-- Entries provided --
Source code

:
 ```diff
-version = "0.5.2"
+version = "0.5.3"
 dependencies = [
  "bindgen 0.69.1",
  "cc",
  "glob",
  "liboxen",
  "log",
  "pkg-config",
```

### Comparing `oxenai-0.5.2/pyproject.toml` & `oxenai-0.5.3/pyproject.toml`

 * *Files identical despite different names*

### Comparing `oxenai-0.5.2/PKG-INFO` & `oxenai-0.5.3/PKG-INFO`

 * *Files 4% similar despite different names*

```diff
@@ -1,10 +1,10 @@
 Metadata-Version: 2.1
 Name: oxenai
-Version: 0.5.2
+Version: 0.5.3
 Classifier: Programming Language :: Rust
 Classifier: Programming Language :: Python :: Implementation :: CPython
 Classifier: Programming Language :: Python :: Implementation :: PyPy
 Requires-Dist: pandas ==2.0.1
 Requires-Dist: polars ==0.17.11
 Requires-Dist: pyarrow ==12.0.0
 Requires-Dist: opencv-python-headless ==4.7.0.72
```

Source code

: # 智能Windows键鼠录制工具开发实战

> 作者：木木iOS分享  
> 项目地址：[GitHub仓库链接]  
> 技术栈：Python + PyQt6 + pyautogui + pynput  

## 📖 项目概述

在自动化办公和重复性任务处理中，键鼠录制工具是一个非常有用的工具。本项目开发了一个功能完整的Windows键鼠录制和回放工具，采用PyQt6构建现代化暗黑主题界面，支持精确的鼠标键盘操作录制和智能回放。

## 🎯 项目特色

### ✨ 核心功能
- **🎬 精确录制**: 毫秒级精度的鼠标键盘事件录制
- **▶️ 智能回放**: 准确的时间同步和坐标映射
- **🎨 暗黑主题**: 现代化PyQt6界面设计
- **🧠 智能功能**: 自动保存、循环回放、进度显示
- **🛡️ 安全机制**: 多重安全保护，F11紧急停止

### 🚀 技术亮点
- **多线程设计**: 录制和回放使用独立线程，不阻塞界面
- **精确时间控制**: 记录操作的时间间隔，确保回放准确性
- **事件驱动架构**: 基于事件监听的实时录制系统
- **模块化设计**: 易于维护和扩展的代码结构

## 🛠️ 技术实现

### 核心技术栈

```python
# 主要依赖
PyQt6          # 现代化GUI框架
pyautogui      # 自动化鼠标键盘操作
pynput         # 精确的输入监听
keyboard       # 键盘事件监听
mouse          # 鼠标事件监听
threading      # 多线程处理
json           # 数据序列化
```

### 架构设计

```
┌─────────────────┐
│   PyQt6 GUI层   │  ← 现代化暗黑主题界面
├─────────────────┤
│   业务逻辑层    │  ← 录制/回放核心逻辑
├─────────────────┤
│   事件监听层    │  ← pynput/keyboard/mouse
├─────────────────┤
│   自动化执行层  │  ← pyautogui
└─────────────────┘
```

-- Assignment --
What is needed is the number of lines in these entries that include the word "names"; please give it alone.

-- Answer space --
2